Artigos

O DIREITO-DE-AÇÃO NA PROCESSUALIDADE DEMOCRÁTICA: Um estudo acerca das condições da ação no direito brasileiro PARTE 2


4 A AÇÃO NA PROCESSUALIDADE DEMOCRÁTICA
 
A opção pela adoção do Estado Democrático de Direito no Brasil, fez com que o trinômio estudado no direito processual (processo, jurisdição e ação) fosse revisado à luz do referido modelo estatal. (TEIXEIRA, 2006).
Desta feita, é com esse prisma e a partir das críticas realizadas à teoria eclética da Ação que se faz necessária a revitalização da temática da ação no Estado Democrático de Direito.
Primeiramente, com apoio na lição de Rosemiro Pereira Leal (2011), é importante destrinchar as acepções da palavra ação, a fim de que seu significado se torne mais claro.
Segundo a lição do autor,
[...] ação será sempre o mesmo que procedimento e o direito de ação será instituto de direito constitucionalizado que enseja o exercício do direito de movimentar a jurisdição, seja de modo juridicamente adequado ou não, não se misturando ao direito de agir que, para nós e perante várias legislações processuais, inclusive a brasileira, significa o direito de estar no procedimento apurável após a instauração do procedimento pela existência e observância de pressupostos e condições que a lei estabelecer para a formação técnico-jurídica do procedimento, o que a lei brasileira denomina impropriamente formação do processo (Livro I, Título VI, do CPC em vigor). (Destaques originais). (LEAL, 2011, p. 115).

MATERIAL FORNECIDO:

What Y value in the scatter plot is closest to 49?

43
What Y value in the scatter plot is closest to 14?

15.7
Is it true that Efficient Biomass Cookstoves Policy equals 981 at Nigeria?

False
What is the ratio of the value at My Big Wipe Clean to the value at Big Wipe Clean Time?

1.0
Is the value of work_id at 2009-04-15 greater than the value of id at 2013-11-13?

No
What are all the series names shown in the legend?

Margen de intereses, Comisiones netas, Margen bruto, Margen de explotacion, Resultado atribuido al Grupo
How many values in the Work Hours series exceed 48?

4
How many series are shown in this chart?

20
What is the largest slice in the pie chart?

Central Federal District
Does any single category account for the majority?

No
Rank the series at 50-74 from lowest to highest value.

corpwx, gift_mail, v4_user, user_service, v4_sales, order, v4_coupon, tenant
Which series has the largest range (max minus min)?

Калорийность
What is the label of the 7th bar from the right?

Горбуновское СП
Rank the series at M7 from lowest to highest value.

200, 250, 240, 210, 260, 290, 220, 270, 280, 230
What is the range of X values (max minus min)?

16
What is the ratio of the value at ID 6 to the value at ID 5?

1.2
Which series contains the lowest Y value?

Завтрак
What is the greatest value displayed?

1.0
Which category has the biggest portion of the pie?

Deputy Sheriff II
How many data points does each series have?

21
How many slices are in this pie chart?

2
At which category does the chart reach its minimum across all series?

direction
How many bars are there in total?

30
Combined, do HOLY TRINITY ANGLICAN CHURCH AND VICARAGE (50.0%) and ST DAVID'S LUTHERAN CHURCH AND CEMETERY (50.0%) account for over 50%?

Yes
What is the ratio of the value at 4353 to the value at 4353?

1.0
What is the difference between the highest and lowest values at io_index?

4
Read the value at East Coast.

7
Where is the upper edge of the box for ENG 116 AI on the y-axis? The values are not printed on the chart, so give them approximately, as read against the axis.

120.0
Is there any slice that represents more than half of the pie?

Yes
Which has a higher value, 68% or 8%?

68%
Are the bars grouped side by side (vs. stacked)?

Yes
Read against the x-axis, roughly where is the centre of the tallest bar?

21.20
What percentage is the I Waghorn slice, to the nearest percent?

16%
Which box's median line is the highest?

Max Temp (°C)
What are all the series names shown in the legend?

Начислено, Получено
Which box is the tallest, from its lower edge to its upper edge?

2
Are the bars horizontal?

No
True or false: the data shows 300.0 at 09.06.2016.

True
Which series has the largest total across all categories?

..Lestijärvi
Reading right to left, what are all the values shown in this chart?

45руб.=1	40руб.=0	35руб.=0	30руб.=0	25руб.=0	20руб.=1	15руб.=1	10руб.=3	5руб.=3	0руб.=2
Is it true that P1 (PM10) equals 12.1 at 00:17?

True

ENUNCIADO 1:
Como você resumiria, em duas frases, o trecho sobre o direito de ação?
ENUNCIADO 2:
Cite o trecho sobre o direito de ação desde "4 A AÇÃO NA" até "estatal. (TEIXEIRA, 2006).", inclusive.
ENUNCIADO 3:
Cada afirmação a seguir concorda com o trecho sobre o direito de ação? Responda sim ou não a cada uma e cite as palavras do trecho que decidem a resposta.
(a) O trinômio estudado no direito processual é formado por processo, jurisdição e ação.
(b) Segundo Leal, o direito de ação se confunde com o direito de agir.
(c) A lei brasileira usa com propriedade a expressão "formação do processo".
O material não tem relação com o trecho sobre o direito de ação.

SUA RESOLUÇÃO 1:
A adoção do Estado Democrático de Direito no Brasil levou à revisão do trinômio processo, jurisdição e ação, e as críticas à teoria eclética tornam necessária a revitalização da temática da ação nesse modelo. Com apoio em Rosemiro Pereira Leal, o trecho distingue as acepções da palavra: ação equivale a procedimento, o direito de ação é instituto constitucionalizado que permite movimentar a jurisdição, e o direito de agir é o direito de estar no procedimento conforme pressupostos e condições fixados em lei.

SUA RESOLUÇÃO 2:
4 A AÇÃO NA PROCESSUALIDADE DEMOCRÁTICA
 
A opção pela adoção do Estado Democrático de Direito no Brasil, fez com que o trinômio estudado no direito processual (processo, jurisdição e ação) fosse revisado à luz do referido modelo estatal. (TEIXEIRA, 2006).

SUA RESOLUÇÃO 3:
(a) Sim: "o trinômio estudado no direito processual (processo, jurisdição e ação)".
(b) Não: "não se misturando ao direito de agir".
(c) Não: "o que a lei brasileira denomina impropriamente formação do processo".